(Stored records)
::::::::::

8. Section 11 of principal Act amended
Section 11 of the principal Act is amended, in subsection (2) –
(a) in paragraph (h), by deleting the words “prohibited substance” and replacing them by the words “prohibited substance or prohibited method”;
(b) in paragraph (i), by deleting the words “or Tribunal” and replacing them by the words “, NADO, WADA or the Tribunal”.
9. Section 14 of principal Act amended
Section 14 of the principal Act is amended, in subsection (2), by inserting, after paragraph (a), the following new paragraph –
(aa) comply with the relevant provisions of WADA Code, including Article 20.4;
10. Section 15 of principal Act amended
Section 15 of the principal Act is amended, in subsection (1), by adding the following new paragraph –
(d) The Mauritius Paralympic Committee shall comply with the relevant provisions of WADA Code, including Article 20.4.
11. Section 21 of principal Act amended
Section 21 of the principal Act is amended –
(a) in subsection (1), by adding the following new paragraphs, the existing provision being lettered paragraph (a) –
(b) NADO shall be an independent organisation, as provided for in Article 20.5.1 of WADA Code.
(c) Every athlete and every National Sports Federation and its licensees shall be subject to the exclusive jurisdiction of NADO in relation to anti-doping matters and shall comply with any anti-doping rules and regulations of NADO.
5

::::::::::

**WORK REQUIRED:** In this exercise, give every record above again exactly.

**ANSWER SECTION:**
8. Section 11 of principal Act amended
Section 11 of the principal Act is amended, in subsection (2) –
(a) in paragraph (h), by deleting the words “prohibited substance” and replacing them by the words “prohibited substance or prohibited method”;
(b) in paragraph (i), by deleting the words “or Tribunal” and replacing them by the words “, NADO, WADA or the Tribunal”.
9. Section 14 of principal Act amended
Section 14 of the principal Act is amended, in subsection (2), by inserting, after paragraph (a), the following new paragraph –
(aa) comply with the relevant provisions of WADA Code, including Article 20.4;
10. Section 15 of principal Act amended
Section 15 of the principal Act is amended, in subsection (1), by adding the following new paragraph –
(d) The Mauritius Paralympic Committee shall comply with the relevant provisions of WADA Code, including Article 20.4.
11. Section 21 of principal Act amended
Section 21 of the principal Act is amended –
(a) in subsection (1), by adding the following new paragraphs, the existing provision being lettered paragraph (a) –
(b) NADO shall be an independent organisation, as provided for in Article 20.5.1 of WADA Code.
(c) Every athlete and every National Sports Federation and its licensees shall be subject to the exclusive jurisdiction of NADO in relation to anti-doping matters and shall comply with any anti-doping rules and regulations of NADO.
5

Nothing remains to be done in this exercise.